Blacklisted Radio Live 4.19.2014

In this edition we discuss domestic terrorist dirty Harry Reid’s recent comments and updates on the Bundy Ranch. Also we turn focus the proxy wars in Syria, Ukraine, and the U.S. domestic police state.

  • Steven Lewis

    So Doug, how far back are you claiming Compton wasn’t a bad place? Just curious because I lived there for about 2 years 1958-59, and it was hell hole then. Each street in my area was its own gang. Once you went on the other side of the cross street you enter another gang’s territory. The cross streets had no homes on the (the corner homes were addressed to the street they sat on the corner of).

    I was a minority as a white boy and blacks and mexicans fought daily and not just the boys, the girls fought too. In second grade I had to fight off, with almost no success, these 5 black kids. But eventually they stopped because I just didn’t stand there and take it. And they didn’t care who they hit. Older boys about 17 would punch 6 or 7 year olds.

    Hopefully you will read this and next time you may not speak so quickly.

  • blacklistednews

    Great perspective, but I was referring to much earlier.
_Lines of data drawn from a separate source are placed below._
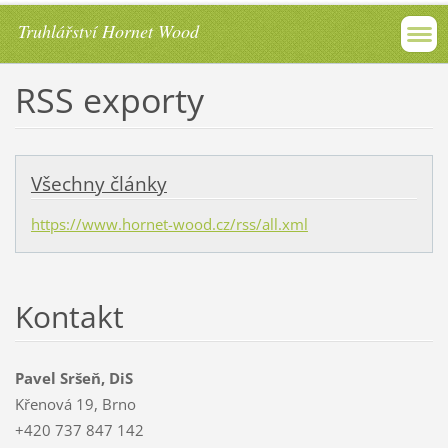
Truhlářství Hornet Wood
RSS exporty
Všechny články
https://www.hornet-wood.cz/rss/all.xml
Kontakt
Pavel Sršeň, DiS
Křenová 19, Brno
+420 737 847 142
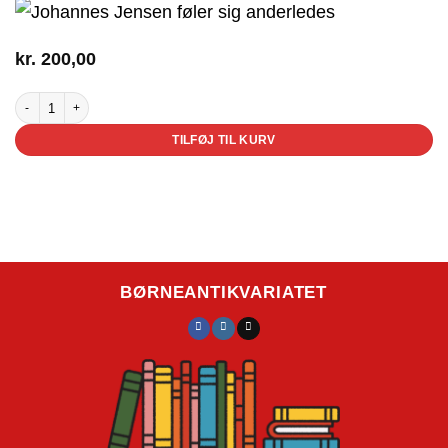
kr.
200,00
Johannes Jensen føler sig anderledes antal
TILFØJ TIL KURV
BØRNEANTIKVARIATET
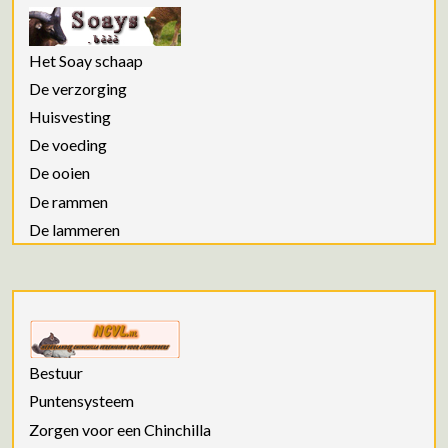
Het Soay schaap
De verzorging
Huisvesting
De voeding
De ooien
De rammen
De lammeren
Bestuur
Puntensysteem
Zorgen voor een Chinchilla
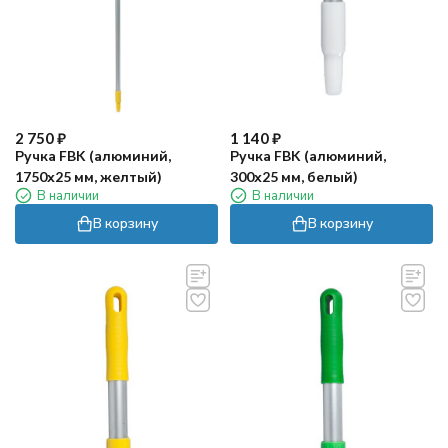
2 750
₽
1 140
₽
Ручка FBK (алюминий,
Ручка FBK (алюминий,
1750х25 мм, желтый)
300х25 мм, белый)
В наличии
В наличии
В корзину
В корзину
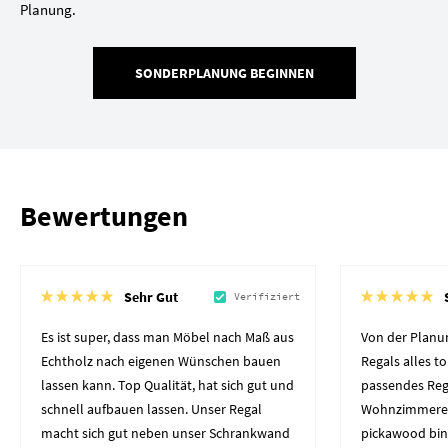
Planung.
SONDERPLANUNG BEGINNEN
Bewertungen
Sehr Gut
Verifiziert
Es ist super, dass man Möbel nach Maß aus
Von der Planun
Echtholz nach eigenen Wünschen bauen
Regals alles to
lassen kann. Top Qualität, hat sich gut und
passendes Reg
schnell aufbauen lassen. Unser Regal
Wohnzimmerec
macht sich gut neben unser Schrankwand
pickawood bin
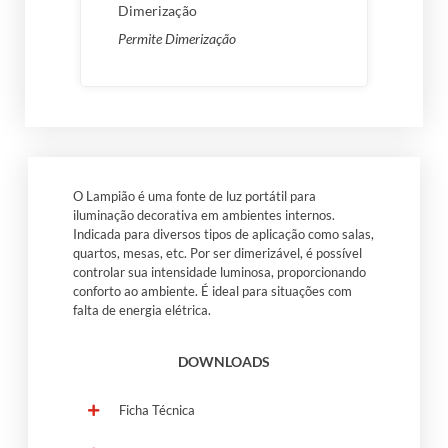
Dimerização
Permite Dimerização
O Lampião é uma fonte de luz portátil para
iluminação decorativa em ambientes internos.
Indicada para diversos tipos de aplicação como salas,
quartos, mesas, etc. Por ser dimerizável, é possível
controlar sua intensidade luminosa, proporcionando
conforto ao ambiente. É ideal para situações com
falta de energia elétrica.
DOWNLOADS
Ficha Técnica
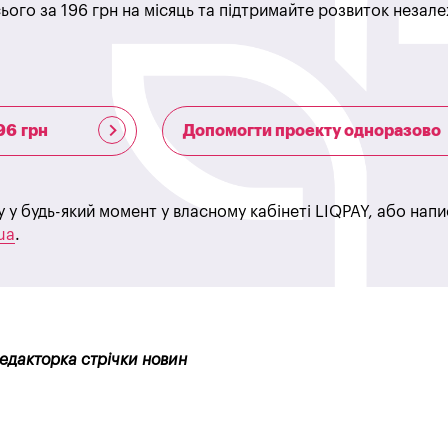
ього за 196 грн на місяць та підтримайте розвиток незале
96 грн
Допомогти проекту одноразово
у у будь-який момент у власному кабінеті LIQPAY, або нап
ua
.
редакторка стрічки новин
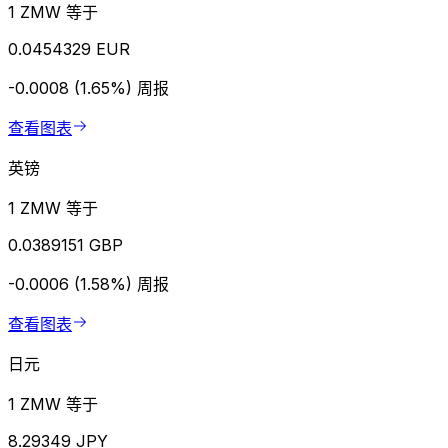
1 ZMW 等于
0.0454329 EUR
-0.0008 (1.65%)
周报
查看图表
英镑
1 ZMW 等于
0.0389151 GBP
-0.0006 (1.58%)
周报
查看图表
日元
1 ZMW 等于
8.29349 JPY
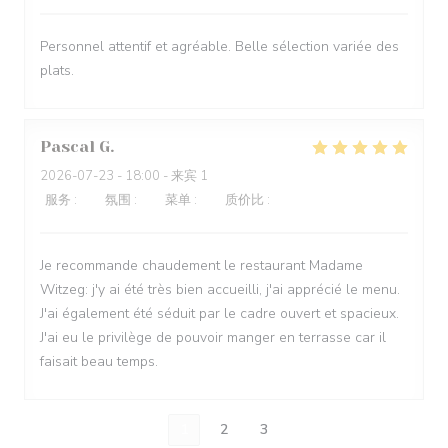
Personnel attentif et agréable. Belle sélection variée des
plats.
Pascal
G
2026-07-23
- 18:00 - 来宾 1
服务
:
5
/5
氛围
:
5
/5
菜单
:
4
/5
质价比
:
4
/5
Je recommande chaudement le restaurant Madame
Witzeg: j'y ai été très bien accueilli, j'ai apprécié le menu.
J'ai également été séduit par le cadre ouvert et spacieux.
J'ai eu le privilège de pouvoir manger en terrasse car il
faisait beau temps.
1
2
3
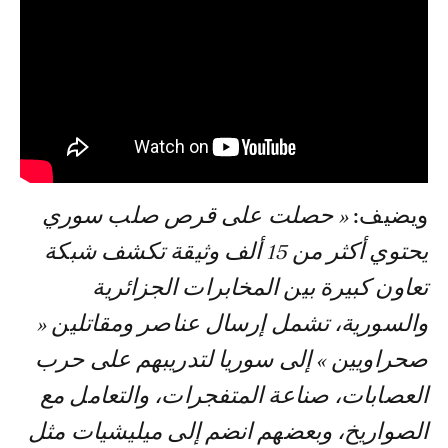
ويضيف:
« حصلت على قرص صلب سوري
يحتوي أكثر من 15 ألف وثيقة تكشف شبكة
تعاون كبيرة بين المخابرات الجزائرية
والسورية، تشمل إرسال عناصر ومقاتلين «
صحراويين » إلى سوريا لتدريبهم على حرب
العصابات، صناعة المتفجرات، والتعامل مع
الصواريخ، وبعضهم انضم إلى ميليشيات مثل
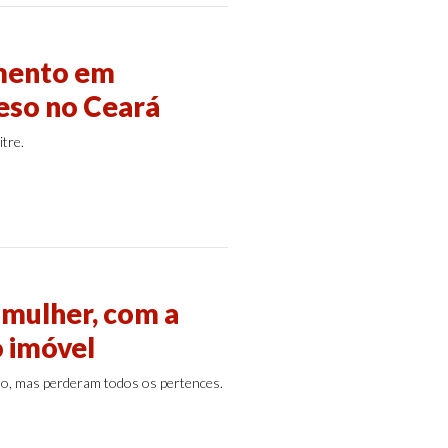
imento em
reso no Ceará
tre.
mulher, com a
o imóvel
ão, mas perderam todos os pertences.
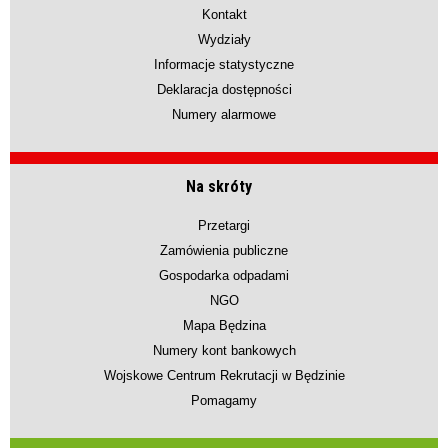
Kontakt
Wydziały
Informacje statystyczne
Deklaracja dostępności
Numery alarmowe
Na skróty
Przetargi
Zamówienia publiczne
Gospodarka odpadami
NGO
Mapa Będzina
Numery kont bankowych
Wojskowe Centrum Rekrutacji w Będzinie
Pomagamy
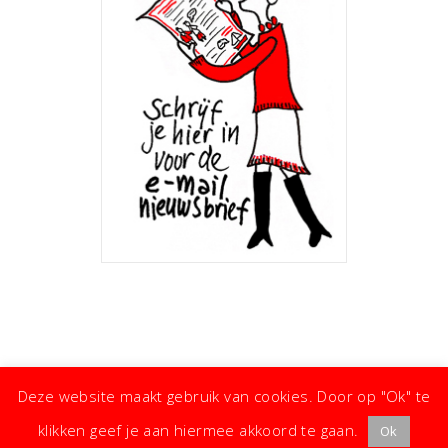
Deze website maakt gebruik van cookies. Door op "Ok" te
klikken geef je aan hiermee akkoord te gaan.
Ok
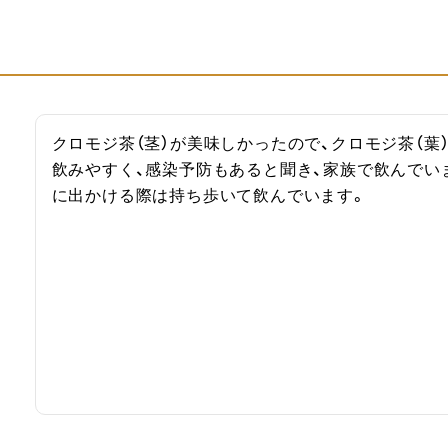
クロモジ茶（茎）が美味しかったので、クロモジ茶（
飲みやすく、感染予防もあると聞き、家族で飲んでい
に出かける際は持ち歩いて飲んでいます。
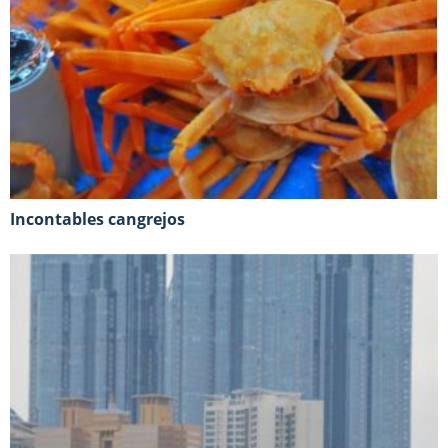
Incontables cangrejos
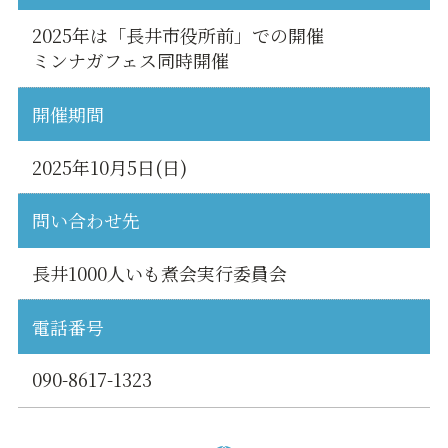
2025年は「長井市役所前」での開催
ミンナガフェス同時開催
開催期間
2025年10月5日(日)
問い合わせ先
長井1000人いも煮会実行委員会
電話番号
090-8617-1323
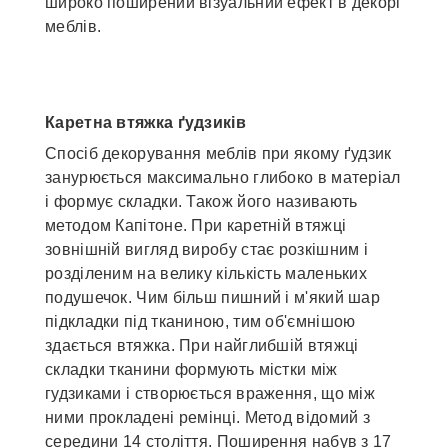
широко поширений візуальний ефект в декорі
меблів.
Каретна втяжка ґудзиків
Спосіб декорування меблів при якому ґудзик
занурюється максимально глибоко в матеріал
і формує складки. Також його називають
методом Капітоне. При каретній втяжці
зовнішній вигляд виробу стає розкішним і
розділеним на велику кількість маленьких
подушечок. Чим більш пишний і м'який шар
підкладки під тканиною, тим об'ємнішою
здається втяжка. При найглибшій втяжці
складки тканини формують містки між
гудзиками і створюється враження, що між
ними прокладені ремінці. Метод відомий з
середини 14 століття. Поширення набув з 17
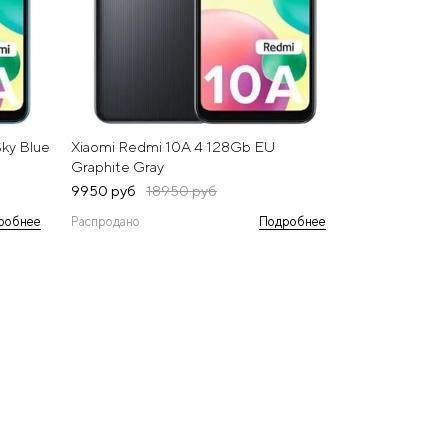
ky Blue
Xiaomi Redmi 10A 4 128Gb EU
Graphite Gray
9950 руб
18950 руб
робнее
Распродано
Подробнее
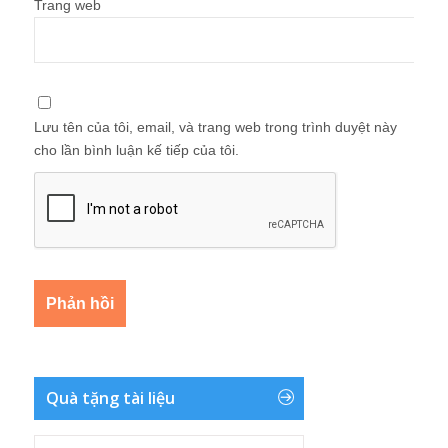
Trang web
Lưu tên của tôi, email, và trang web trong trình duyệt này
cho lần bình luận kế tiếp của tôi.
Quà tặng tài liệu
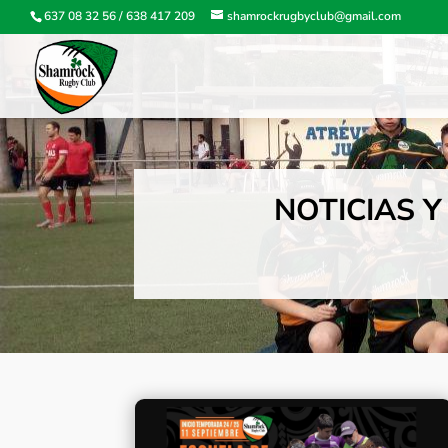
637 08 32 56
/
638 417 209
shamrockrugbyclub@gmail.com
NOTICIAS 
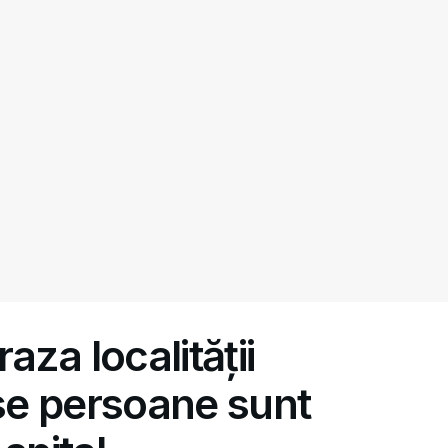
aza localității
se persoane sunt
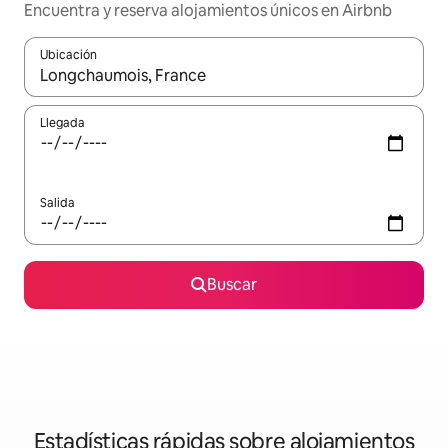
Encuentra y reserva alojamientos únicos en Airbnb
Ubicación
Cuando los resultados estén disponibles, navega con las teclas d
Llegada
Salida
Buscar
Estadísticas rápidas sobre alojamientos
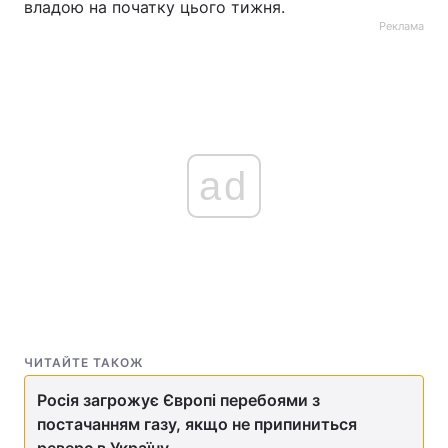
владою на початку цього тижня.
Реклама
ad
ЧИТАЙТЕ ТАКОЖ
Росія загрожує Європі перебоями з
постачанням газу, якщо не припиниться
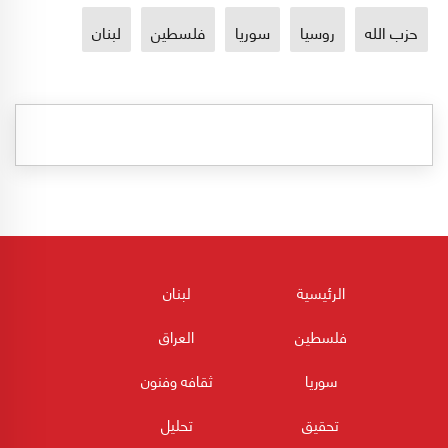
حزب الله
روسيا
سوريا
فلسطين
لبنان
الرئيسية
لبنان
فلسطين
العراق
سوريا
ثقافه وفنون
تحقيق
تحليل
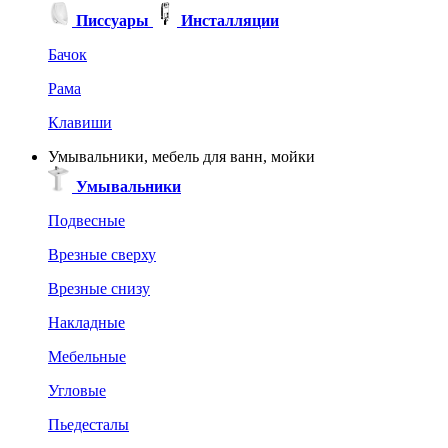
Писсуары
Инсталляции
Бачок
Рама
Клавиши
Умывальники, мебель для ванн, мойки
Умывальники
Подвесные
Врезные сверху
Врезные снизу
Накладные
Мебельные
Угловые
Пьедесталы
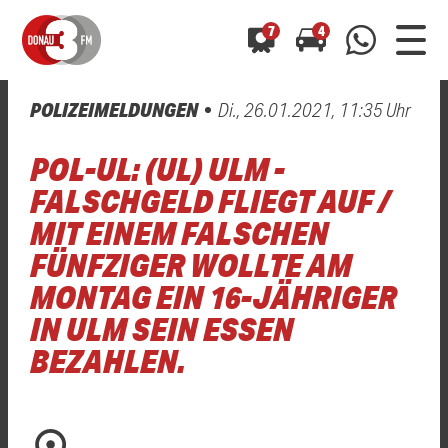
7
4
POLIZEIMELDUNGEN
Di., 26.01.2021, 11:35 Uhr
0800 0 490 400
arrow_forward
arrow_forward
ALLE ANZEIGEN
ALLE ANZEIGEN
POL-UL: (UL) ULM -
01520 242 3333
Hast du auch einen Blitzer oder eine Verkehrsbehinderung
Hast du auch einen Blitzer oder eine Verkehrsbehinderung
FALSCHGELD FLIEGT AUF /
0800 0 490 400
0800 0 490 400
gesehen? Ganz einfach melden - kostenlos unter
gesehen? Ganz einfach melden - kostenlos unter
MIT EINEM FALSCHEN
WhatsApp 01520 242 3333
WhatsApp 01520 242 3333
oder per
oder per
FÜNFZIGER WOLLTE AM
MONTAG EIN 16-JÄHRIGER
IN ULM SEIN ESSEN
BEZAHLEN.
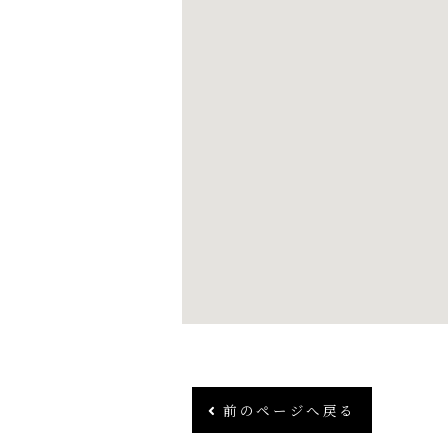
前のページへ戻る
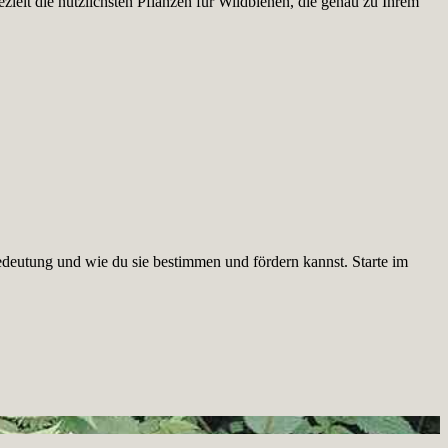
ielt die nützlichsten Pflanzen für Wildbienen, die genau zu Ihrem
edeutung und wie du sie bestimmen und fördern kannst. Starte im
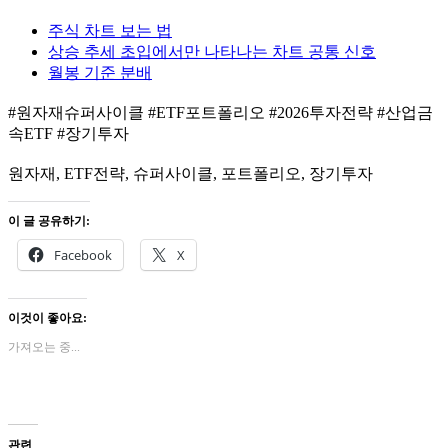
주식 차트 보는 법
상승 추세 초입에서만 나타나는 차트 공통 신호
월봉 기준 분배
#원자재슈퍼사이클 #ETF포트폴리오 #2026투자전략 #산업금
속ETF #장기투자
원자재, ETF전략, 슈퍼사이클, 포트폴리오, 장기투자
이 글 공유하기:
Facebook
X
이것이 좋아요:
가져오는 중...
관련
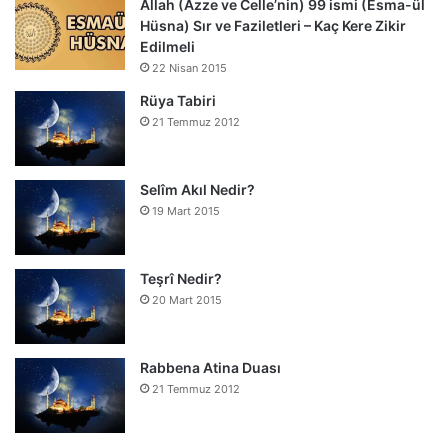
Allah (Azze ve Celle’nin) 99 ismi (Esma-ül
Hüsna) Sır ve Faziletleri – Kaç Kere Zikir
Edilmeli
22 Nisan 2015
Rüya Tabiri
21 Temmuz 2012
Selîm Akıl Nedir?
19 Mart 2015
Teşrî Nedir?
20 Mart 2015
Rabbena Atina Duası
21 Temmuz 2012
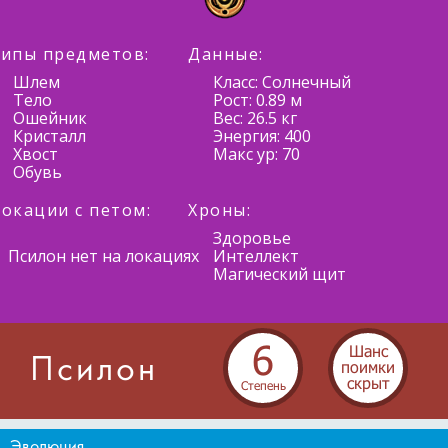
ипы предметов:
Данные:
Шлем
Класс: Солнечный
Тело
Рост: 0.89 м
Ошейник
Вес: 26.5 кг
Кристалл
Энергия: 400
Хвост
Макс ур: 70
Обувь
окации с петом:
Хроны:
Здоровье
Псилон нет на локациях
Интеллект
Магический щит
6
Шанс
Псилон
поимки
скрыт
Cтепень
Эволюция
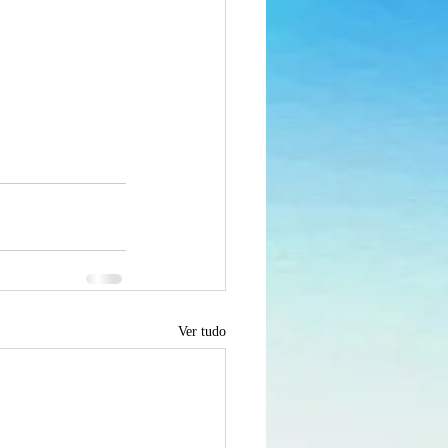
Ver tudo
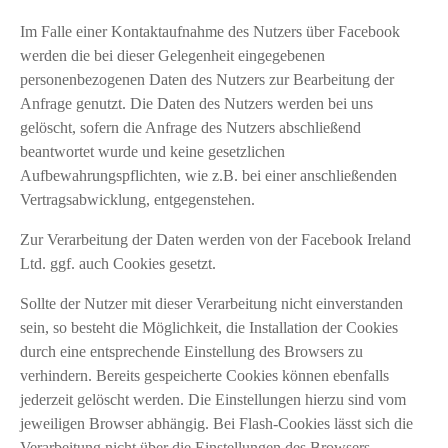
Im Falle einer Kontaktaufnahme des Nutzers über Facebook
werden die bei dieser Gelegenheit eingegebenen
personenbezogenen Daten des Nutzers zur Bearbeitung der
Anfrage genutzt. Die Daten des Nutzers werden bei uns
gelöscht, sofern die Anfrage des Nutzers abschließend
beantwortet wurde und keine gesetzlichen
Aufbewahrungspflichten, wie z.B. bei einer anschließenden
Vertragsabwicklung, entgegenstehen.
Zur Verarbeitung der Daten werden von der Facebook Ireland
Ltd. ggf. auch Cookies gesetzt.
Sollte der Nutzer mit dieser Verarbeitung nicht einverstanden
sein, so besteht die Möglichkeit, die Installation der Cookies
durch eine entsprechende Einstellung des Browsers zu
verhindern. Bereits gespeicherte Cookies können ebenfalls
jederzeit gelöscht werden. Die Einstellungen hierzu sind vom
jeweiligen Browser abhängig. Bei Flash-Cookies lässt sich die
Verarbeitung nicht über die Einstellungen des Browsers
    A little history revisionist history from, http://en.wikipedia.org/wiki/Compton,_California

    For many years, Compton was a much sought after neighborhood for the
    black middle class of Los Angeles. Now, only some areas of Compton are
    still middle class communities. This past affluence is reflected in the
    area’s appearance—Compton’s streets are lined with relatively spacious
    and attractive single family houses. However, several factors have
    contributed to Compton’s decline. One of the most significant factors
    was a steady erosion of its tax base. First, whites who fled to the newly incorporated cities of Artesia, Bellflower, Cerritos, Paramount and Norwalk in the late 1950s. These nearby communities remained largely white early on despite integration.[8] This move was even further precipitated after the Watts Riots in 1965 and 1992 Los Angeles riots.[9]